- _Written request_:
Revise the part of the records that opens with the line containing "family: Boletaceae" and closes with the line containing "family: Columbidae", putting "vernacular name" wherever "common name" stands and leaving all else unchanged. Return only those lines.

- _Extracted material_:

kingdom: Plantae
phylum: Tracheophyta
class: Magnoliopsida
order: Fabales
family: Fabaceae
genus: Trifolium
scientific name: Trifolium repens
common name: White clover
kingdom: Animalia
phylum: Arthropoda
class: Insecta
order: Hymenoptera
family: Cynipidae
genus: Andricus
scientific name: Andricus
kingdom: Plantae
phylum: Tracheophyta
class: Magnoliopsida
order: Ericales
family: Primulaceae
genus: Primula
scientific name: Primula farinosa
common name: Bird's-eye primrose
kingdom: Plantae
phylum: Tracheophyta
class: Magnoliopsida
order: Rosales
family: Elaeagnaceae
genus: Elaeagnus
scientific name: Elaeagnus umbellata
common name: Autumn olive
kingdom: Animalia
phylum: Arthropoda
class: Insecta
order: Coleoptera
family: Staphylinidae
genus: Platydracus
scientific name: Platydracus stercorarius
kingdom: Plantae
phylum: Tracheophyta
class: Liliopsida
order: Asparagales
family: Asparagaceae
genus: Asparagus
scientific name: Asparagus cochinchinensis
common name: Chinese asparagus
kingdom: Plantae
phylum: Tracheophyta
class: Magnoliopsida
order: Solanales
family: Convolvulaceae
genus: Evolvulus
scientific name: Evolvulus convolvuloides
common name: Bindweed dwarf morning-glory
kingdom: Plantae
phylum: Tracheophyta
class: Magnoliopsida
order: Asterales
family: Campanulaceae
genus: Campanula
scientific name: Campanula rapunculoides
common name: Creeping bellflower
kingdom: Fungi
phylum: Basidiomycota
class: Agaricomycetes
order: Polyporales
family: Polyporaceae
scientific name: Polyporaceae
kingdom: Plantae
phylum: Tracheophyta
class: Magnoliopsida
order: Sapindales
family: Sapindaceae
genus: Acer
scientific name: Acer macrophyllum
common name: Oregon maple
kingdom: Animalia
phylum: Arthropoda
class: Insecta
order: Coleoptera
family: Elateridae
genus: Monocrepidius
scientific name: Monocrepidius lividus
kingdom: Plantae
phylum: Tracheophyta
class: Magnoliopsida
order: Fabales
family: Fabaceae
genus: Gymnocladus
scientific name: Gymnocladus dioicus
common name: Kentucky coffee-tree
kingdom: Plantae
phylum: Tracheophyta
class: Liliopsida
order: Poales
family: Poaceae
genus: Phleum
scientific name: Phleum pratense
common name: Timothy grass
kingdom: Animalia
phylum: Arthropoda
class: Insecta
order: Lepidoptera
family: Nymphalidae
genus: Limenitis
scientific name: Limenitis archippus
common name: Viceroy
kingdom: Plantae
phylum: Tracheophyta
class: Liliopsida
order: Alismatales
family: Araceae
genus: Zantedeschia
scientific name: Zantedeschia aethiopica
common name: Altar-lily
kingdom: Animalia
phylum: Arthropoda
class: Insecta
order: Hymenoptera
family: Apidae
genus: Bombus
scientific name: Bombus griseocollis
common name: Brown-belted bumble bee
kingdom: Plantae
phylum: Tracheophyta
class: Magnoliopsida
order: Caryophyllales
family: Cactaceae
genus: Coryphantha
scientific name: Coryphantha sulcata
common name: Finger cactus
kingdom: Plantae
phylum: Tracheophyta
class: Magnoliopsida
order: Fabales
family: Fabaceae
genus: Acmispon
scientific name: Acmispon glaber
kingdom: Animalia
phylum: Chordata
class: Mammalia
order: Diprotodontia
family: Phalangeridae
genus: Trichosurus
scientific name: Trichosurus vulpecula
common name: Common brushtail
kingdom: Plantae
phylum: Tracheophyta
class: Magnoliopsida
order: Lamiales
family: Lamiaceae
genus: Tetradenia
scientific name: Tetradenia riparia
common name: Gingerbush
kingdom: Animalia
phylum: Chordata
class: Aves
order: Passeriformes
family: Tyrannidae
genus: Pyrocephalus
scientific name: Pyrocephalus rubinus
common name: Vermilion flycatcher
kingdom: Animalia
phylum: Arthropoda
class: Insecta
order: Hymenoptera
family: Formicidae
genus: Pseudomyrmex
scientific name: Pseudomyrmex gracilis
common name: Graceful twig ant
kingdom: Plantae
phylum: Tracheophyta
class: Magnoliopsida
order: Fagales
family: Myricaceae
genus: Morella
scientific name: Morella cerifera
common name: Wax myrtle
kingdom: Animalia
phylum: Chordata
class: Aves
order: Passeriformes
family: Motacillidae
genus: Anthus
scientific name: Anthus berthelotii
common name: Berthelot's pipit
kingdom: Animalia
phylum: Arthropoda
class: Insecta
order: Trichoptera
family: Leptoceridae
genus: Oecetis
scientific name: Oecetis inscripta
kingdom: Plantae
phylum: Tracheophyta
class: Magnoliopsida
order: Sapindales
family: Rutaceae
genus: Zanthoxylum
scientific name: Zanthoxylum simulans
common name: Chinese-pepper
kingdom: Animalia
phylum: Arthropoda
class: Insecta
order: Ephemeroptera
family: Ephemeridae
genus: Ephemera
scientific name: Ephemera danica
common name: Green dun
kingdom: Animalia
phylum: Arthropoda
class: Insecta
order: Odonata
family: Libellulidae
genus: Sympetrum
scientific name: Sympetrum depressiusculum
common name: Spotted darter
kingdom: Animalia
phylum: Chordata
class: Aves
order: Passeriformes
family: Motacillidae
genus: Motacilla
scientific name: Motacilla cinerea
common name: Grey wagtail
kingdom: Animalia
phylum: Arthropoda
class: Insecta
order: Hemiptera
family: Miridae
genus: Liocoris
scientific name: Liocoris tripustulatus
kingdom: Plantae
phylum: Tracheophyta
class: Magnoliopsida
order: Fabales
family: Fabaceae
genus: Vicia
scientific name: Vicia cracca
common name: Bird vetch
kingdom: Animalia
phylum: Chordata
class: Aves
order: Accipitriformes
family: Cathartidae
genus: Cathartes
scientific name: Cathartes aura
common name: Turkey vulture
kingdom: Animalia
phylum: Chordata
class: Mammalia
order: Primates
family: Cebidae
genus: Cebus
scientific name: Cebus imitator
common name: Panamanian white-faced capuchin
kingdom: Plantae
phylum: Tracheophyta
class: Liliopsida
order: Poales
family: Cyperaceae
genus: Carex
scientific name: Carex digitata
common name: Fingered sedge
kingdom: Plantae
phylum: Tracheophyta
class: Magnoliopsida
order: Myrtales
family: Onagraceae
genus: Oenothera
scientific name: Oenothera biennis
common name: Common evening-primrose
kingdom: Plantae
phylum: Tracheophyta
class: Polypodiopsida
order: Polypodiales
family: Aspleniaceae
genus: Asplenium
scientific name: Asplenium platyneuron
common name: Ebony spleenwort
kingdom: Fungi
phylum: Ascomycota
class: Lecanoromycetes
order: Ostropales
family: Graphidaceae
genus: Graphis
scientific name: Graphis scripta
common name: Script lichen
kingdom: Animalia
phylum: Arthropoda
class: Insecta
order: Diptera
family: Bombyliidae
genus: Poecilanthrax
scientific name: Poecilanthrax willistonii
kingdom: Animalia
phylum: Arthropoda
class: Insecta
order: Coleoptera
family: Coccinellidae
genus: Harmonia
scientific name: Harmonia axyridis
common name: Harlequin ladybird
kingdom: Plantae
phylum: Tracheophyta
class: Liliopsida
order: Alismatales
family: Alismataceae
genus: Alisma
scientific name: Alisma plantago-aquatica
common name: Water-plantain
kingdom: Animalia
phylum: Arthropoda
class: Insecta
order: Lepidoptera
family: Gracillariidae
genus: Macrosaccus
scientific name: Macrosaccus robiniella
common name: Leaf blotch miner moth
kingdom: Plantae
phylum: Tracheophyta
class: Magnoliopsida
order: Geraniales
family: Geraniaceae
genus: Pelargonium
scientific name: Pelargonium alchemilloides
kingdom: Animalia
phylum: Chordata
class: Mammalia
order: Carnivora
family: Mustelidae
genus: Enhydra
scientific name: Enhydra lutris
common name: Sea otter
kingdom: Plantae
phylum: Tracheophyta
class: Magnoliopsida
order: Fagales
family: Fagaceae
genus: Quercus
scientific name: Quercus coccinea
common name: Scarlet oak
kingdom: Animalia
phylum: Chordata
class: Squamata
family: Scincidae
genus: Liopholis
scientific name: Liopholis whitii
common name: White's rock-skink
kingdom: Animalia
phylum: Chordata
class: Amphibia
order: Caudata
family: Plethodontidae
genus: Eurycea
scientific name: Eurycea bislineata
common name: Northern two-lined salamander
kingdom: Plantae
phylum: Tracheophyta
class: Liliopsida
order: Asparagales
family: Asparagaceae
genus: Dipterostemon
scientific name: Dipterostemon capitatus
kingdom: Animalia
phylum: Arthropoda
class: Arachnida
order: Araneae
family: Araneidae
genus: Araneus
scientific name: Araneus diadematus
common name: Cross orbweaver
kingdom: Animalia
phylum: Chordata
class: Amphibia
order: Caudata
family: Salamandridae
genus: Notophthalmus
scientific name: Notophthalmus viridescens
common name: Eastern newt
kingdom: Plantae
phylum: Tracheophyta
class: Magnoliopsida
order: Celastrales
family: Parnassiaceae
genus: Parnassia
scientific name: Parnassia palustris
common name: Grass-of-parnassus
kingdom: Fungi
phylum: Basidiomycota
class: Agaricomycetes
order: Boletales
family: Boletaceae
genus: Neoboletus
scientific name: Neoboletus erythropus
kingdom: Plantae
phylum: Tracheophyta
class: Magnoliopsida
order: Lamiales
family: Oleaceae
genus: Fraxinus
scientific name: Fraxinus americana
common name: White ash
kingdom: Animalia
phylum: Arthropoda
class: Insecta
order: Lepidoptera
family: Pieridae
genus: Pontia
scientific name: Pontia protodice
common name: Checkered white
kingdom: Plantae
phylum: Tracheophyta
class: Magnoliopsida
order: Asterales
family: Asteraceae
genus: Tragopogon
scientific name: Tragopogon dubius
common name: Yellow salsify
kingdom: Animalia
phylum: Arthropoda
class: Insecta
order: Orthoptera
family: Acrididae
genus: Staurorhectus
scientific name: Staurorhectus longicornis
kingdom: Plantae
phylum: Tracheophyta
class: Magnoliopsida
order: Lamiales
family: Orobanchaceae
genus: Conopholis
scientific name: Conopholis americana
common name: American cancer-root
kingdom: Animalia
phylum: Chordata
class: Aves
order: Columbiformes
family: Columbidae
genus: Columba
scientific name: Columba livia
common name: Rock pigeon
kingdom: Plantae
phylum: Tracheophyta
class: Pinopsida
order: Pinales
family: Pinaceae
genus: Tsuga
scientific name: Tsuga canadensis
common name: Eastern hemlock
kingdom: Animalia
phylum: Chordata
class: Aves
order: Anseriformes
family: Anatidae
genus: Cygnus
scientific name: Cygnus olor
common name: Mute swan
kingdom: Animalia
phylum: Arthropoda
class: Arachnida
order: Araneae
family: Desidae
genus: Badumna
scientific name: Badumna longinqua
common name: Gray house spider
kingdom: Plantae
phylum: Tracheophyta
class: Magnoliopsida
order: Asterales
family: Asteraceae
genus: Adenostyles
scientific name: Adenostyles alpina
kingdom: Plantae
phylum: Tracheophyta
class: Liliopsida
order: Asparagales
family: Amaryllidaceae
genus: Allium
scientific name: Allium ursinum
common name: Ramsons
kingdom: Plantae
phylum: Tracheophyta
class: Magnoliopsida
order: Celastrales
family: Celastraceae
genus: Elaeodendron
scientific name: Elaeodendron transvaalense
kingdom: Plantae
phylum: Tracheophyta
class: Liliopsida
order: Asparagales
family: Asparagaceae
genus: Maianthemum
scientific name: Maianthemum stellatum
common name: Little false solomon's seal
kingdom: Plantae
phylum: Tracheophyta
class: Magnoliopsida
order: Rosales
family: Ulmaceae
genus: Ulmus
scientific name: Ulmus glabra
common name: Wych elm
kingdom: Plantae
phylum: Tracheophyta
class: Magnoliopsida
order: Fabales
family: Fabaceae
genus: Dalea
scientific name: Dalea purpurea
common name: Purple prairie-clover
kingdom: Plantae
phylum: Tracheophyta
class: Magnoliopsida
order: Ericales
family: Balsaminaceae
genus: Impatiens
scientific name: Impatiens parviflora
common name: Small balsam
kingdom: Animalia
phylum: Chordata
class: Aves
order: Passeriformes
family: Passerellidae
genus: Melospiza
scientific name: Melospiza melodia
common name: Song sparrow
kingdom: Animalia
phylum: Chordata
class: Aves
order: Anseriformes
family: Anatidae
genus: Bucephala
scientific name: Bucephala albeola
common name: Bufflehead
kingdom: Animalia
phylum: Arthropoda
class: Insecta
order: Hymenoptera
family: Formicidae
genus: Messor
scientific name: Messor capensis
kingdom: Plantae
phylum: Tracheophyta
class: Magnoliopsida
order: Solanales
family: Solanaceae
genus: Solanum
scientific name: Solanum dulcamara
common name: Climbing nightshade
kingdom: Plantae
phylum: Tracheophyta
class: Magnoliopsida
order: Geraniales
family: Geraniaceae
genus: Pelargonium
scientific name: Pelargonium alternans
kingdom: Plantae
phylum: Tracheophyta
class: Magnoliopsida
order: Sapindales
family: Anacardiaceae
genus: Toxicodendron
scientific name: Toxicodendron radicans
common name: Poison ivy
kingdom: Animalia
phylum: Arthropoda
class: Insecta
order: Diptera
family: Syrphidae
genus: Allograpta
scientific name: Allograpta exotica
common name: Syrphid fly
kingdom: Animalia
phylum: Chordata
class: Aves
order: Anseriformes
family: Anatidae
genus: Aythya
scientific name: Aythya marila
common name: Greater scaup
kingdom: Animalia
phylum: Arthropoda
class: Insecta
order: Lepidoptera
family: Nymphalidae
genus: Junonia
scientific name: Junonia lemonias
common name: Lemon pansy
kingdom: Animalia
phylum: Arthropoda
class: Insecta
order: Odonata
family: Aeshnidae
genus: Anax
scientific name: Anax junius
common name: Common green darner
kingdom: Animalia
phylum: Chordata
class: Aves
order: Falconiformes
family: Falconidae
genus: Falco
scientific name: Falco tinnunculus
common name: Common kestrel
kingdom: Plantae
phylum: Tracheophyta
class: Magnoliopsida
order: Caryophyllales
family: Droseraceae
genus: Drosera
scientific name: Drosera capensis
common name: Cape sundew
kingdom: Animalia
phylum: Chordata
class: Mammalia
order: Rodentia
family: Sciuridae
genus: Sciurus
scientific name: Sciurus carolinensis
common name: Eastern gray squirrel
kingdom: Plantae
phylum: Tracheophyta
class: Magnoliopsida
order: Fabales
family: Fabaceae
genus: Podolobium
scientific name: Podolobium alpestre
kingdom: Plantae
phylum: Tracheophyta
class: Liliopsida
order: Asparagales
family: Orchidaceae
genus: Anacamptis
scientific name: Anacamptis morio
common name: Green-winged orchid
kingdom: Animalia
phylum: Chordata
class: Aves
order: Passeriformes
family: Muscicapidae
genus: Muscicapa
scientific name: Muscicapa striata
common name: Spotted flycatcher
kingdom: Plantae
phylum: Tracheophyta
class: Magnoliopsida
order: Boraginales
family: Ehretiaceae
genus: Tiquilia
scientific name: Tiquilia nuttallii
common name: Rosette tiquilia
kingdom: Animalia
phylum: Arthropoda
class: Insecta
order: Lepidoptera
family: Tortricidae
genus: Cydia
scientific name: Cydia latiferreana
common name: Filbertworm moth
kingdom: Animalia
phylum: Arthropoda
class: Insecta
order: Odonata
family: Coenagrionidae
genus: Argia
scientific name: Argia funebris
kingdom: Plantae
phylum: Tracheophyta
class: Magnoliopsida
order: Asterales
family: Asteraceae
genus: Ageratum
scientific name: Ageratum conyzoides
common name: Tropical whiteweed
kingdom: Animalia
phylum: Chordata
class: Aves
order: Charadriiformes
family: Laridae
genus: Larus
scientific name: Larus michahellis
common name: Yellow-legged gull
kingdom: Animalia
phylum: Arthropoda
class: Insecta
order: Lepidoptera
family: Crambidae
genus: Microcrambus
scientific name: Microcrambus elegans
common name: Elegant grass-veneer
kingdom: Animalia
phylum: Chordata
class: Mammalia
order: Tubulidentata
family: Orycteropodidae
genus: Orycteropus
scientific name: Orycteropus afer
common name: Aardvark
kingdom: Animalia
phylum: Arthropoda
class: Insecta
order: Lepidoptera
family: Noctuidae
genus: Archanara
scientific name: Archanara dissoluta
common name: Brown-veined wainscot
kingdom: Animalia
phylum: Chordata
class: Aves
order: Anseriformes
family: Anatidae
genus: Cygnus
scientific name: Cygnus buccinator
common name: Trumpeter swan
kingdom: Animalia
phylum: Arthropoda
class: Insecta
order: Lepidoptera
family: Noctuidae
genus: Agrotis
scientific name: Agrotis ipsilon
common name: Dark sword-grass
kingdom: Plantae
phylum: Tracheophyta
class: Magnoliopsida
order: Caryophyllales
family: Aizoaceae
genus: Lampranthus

- _Correct output_:
family: Boletaceae
genus: Neoboletus
scientific name: Neoboletus erythropus
kingdom: Plantae
phylum: Tracheophyta
class: Magnoliopsida
order: Lamiales
family: Oleaceae
genus: Fraxinus
scientific name: Fraxinus americana
vernacular name: White ash
kingdom: Animalia
phylum: Arthropoda
class: Insecta
order: Lepidoptera
family: Pieridae
genus: Pontia
scientific name: Pontia protodice
vernacular name: Checkered white
kingdom: Plantae
phylum: Tracheophyta
class: Magnoliopsida
order: Asterales
family: Asteraceae
genus: Tragopogon
scientific name: Tragopogon dubius
vernacular name: Yellow salsify
kingdom: Animalia
phylum: Arthropoda
class: Insecta
order: Orthoptera
family: Acrididae
genus: Staurorhectus
scientific name: Staurorhectus longicornis
kingdom: Plantae
phylum: Tracheophyta
class: Magnoliopsida
order: Lamiales
family: Orobanchaceae
genus: Conopholis
scientific name: Conopholis americana
vernacular name: American cancer-root
kingdom: Animalia
phylum: Chordata
class: Aves
order: Columbiformes
family: Columbidae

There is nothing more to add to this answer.